At one point in the recording, Cohen told Trump, “I need to open up a company for the transfer of all of that info regarding our friend, David,” a reference to Pecker.
Cohen told Trump that he had already spoken with the Trump Organization’s longtime finance chief, Allen Weisselberg, on “how to set the whole thing up.”
Trump then said: “What do we got to pay for this? One-fifty?”
Cohen also signed an agreement to buy the nondisclosure part of McDougal’s contract with AMI for $125,000 through a company he formed called Resolution Consultants LLC, but a few months later Pecker told Cohen that the deal was off and Cohen never paid the $125,000, according to court documents from Cohen’s criminal case.
In Georgia, a judge on Monday ordered the Fulton County district attorney’s office to respond to a motion by Trump to throw out a report by a special grand jury that investigated attempts to interfere in the state’s 2020 presidential election.
The motion by Trump’s legal team also seeks to toss out all testimony from the inquiry and to bar Fulton County District Attorney Fani Willis from continuing to investigate or prosecute Trump.
Fulton County Superior Court Judge Robert McBurney ordered Willis to respond by May 1 and to let him know whether an in-person hearing is needed to resolve any issues. A spokesperson for Willis said her office would reply through its court filings.
The filing is an effort by Trump to escape one of the multiple legal challenges he faces, including a pair of U.S. Justice Department criminal investigations. One examines his efforts to overturn his loss in the 2020 election. The other examines Trump’s possession of hundreds of classified documents at his Florida estate.
Willis began her investigation shortly after the release of a recording of a January 2021 phone call between Trump and Georgia Secretary of State Brad Raffensperger. In that conversation, the then-president suggested that Raffensperger, a fellow Republican, could “find” the exact number of votes needed to overturn Trump’s narrow election loss in the state to Democrat Joe Biden.
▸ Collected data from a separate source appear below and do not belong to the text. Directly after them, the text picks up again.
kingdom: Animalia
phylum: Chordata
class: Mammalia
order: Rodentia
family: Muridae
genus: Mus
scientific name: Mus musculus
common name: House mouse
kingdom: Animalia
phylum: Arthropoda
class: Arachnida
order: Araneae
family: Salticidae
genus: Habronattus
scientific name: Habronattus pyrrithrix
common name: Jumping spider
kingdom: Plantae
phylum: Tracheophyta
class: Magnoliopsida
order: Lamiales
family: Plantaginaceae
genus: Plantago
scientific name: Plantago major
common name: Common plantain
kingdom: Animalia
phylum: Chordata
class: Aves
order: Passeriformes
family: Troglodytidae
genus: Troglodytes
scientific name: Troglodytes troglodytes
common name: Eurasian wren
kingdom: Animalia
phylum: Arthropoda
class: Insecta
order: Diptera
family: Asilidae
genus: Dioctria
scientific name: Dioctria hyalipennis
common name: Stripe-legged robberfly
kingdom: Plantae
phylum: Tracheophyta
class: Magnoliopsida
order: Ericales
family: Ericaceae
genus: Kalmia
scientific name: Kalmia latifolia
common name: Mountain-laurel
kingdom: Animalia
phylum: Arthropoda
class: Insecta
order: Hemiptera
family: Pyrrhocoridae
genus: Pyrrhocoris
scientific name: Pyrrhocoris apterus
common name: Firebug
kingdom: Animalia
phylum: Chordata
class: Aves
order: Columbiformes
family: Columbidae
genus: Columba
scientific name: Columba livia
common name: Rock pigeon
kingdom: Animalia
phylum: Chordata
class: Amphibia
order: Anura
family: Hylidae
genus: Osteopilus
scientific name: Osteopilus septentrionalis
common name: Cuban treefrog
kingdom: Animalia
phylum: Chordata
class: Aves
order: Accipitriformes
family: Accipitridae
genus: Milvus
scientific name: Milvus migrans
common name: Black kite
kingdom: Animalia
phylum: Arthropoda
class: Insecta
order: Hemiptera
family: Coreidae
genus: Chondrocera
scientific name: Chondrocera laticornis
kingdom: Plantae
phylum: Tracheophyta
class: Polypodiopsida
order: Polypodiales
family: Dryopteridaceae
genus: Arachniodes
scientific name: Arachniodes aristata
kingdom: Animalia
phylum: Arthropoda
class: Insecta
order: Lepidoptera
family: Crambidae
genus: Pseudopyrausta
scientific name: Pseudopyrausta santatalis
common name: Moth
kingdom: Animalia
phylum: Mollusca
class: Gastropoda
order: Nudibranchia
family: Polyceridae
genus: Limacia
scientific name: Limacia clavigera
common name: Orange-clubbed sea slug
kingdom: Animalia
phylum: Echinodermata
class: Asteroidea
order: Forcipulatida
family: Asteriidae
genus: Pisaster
The special grand jury heard from about 75 witnesses and considered other evidence before issuing a report that includes recommendations for Willis on criminal charges. McBurney released the report’s introduction and conclusion, as well as a section in which the grand jurors expressed concerns that some witnesses may have lied under oath, but the rest of the report has remained under wraps so far.